After World War I (1939-45) buoyage systems were re-established in North-west Europe based on the system devised by the 1936 Geneva Convention, but wide differences in interpretation of that system resulted in nine different systems coming into use in those waters.

In 1973, observing the need for urgency, a further attempt to find asingle world-wide system of buoyage was made by the Technical Committee of the International Association of Lighthouse Authorities (IALA). IALA is a non-governmental body which brings together representatives from the aids to navigation services in order to exchange information and recommend improvements to navigational aids based on the latest technology. IALA decided that agreement could not be achieved immediately, but concluded that the use of only two alternative systems was practicable by dividing the world into two Regions.

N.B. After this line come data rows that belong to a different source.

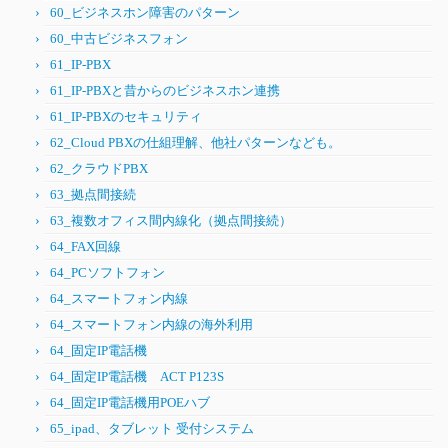
60_ビジネスホン障害のパターン
60_中古ビジネスフォン
61_IP-PBX
61_IP-PBXと昔からのビジネスホン連携
61_IP-PBXのセキュリティ
62_Cloud PBXの仕組理解、他社パターンなども。
62_クラウドPBX
63_拠点間接続
63_複数オフィス間内線化（拠点間接続）
64_FAX回線
64_PCソフトフォン
64_スマートフォン内線
64_スマートフォン内線の海外利用
64_固定IP電話機
64_固定IP電話機 ACT P123S
64_固定IP電話機用POEハブ
65_ipad、タブレット 受付システム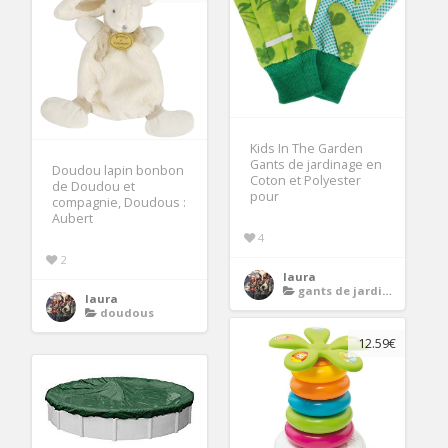
Kids In The Garden
Gants de jardinage en
Doudou lapin bonbon
Coton et Polyester
de Doudou et
pour
compagnie, Doudous :
Aubert
4
2
laura
gants de jardinage
laura
doudous
12.59€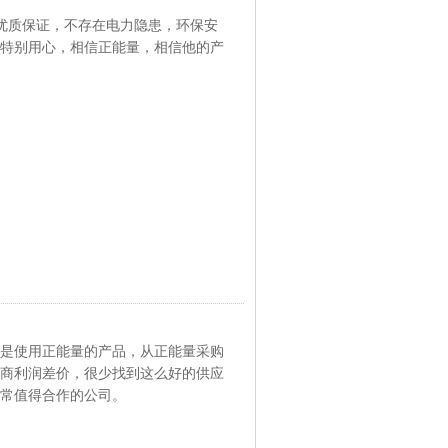
%优质保证，不存在电力隐患，环保安
特别用心，相信正能量，相信他的产
是使用正能量的产品，从正能量采购
商利润差价，很少找到这么好的供应
常值得合作的公司。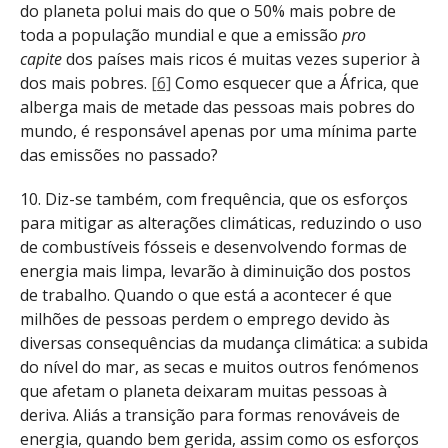
do planeta polui mais do que o 50% mais pobre de
toda a população mundial e que a emissão
pro
capite
dos países mais ricos é muitas vezes superior à
dos mais pobres.
[6]
Como esquecer que a África, que
alberga mais de metade das pessoas mais pobres do
mundo, é responsável apenas por uma mínima parte
das emissões no passado?
10. Diz-se também, com frequência, que os esforços
para mitigar as alterações climáticas, reduzindo o uso
de combustíveis fósseis e desenvolvendo formas de
energia mais limpa, levarão à diminuição dos postos
de trabalho. Quando o que está a acontecer é que
milhões de pessoas perdem o emprego devido às
diversas consequências da mudança climática: a subida
do nível do mar, as secas e muitos outros fenómenos
que afetam o planeta deixaram muitas pessoas à
deriva. Aliás a transição para formas renováveis de
energia, quando bem gerida, assim como os esforços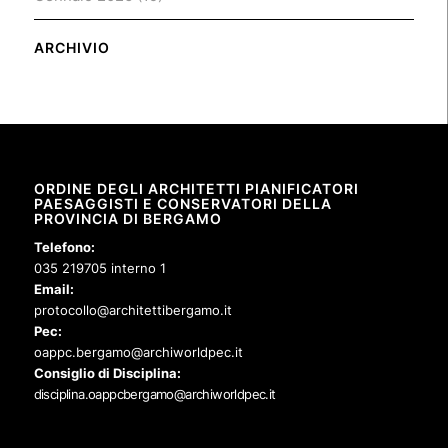
ARCHIVIO
ORDINE DEGLI ARCHITETTI PIANIFICATORI
PAESAGGISTI E CONSERVATORI DELLA
PROVINCIA DI BERGAMO
Telefono:
035 219705 interno 1
Email:
protocollo@architettibergamo.it
Pec:
oappc.bergamo@archiworldpec.it
Consiglio di Disciplina:
disciplina.oappcbergamo@archiworldpec.it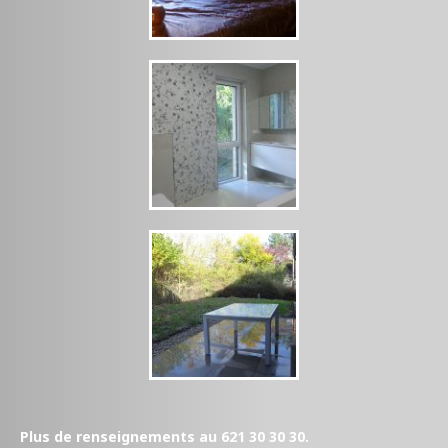
Plus de renseignements au 621 30 30 30.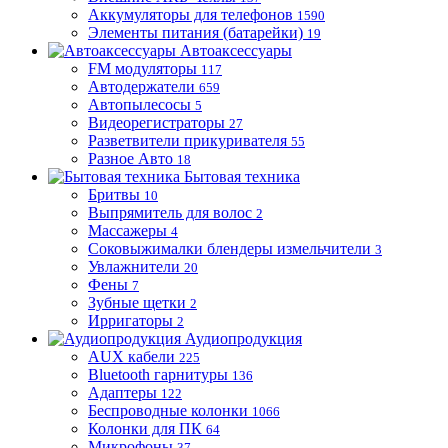
Аккумуляторы для телефонов
1590
Элементы питания (батарейки)
19
Автоаксессуары
FM модуляторы
117
Автодержатели
659
Автопылесосы
5
Видеорегистраторы
27
Разветвители прикуривателя
55
Разное Авто
18
Бытовая техника
Бритвы
10
Выпрямитель для волос
2
Массажеры
4
Соковыжималки блендеры измельчители
3
Увлажнители
20
Фены
7
Зубные щетки
2
Ирригаторы
2
Аудиопродукция
AUX кабели
225
Bluetooth гарнитуры
136
Адаптеры
122
Беспроводные колонки
1066
Колонки для ПК
64
Микрофоны
37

It proposed a system allowing the use of both Cardinal and Lateral systems in each Region but whereas in Region A the colour red of the Lateral system is used to mark the port hand side of channels and the colour green the starboard hand side when proceeding in the conventional direction of buoyage, in Region B the colours are reversed.

In 1980, at a conference convened with the assistance of the Inter-Governmental Maritime Consultative Organization (IMCO), now the International Maritime Organization (IMO), and the International Hydrographic Organization (HO), the lighthouse authorities from fifty countries and the representatives of nine international organizations concerned with aids to navigation agreed to adopt the rules of the new combined system, and reached decisions on the buoyage Regions.

The IALA System has now been implemented throughout much of the world. In some parts, however, conversion to the new system is stil incomplete. An implementation diagram showing the latest position is included in the Supplement to The Mariner's Handbook.

In certain areas, such as North America and the inland waterways of Western Europe, the IALA System is used with modifications which are described in Admiraly Sailing Directions.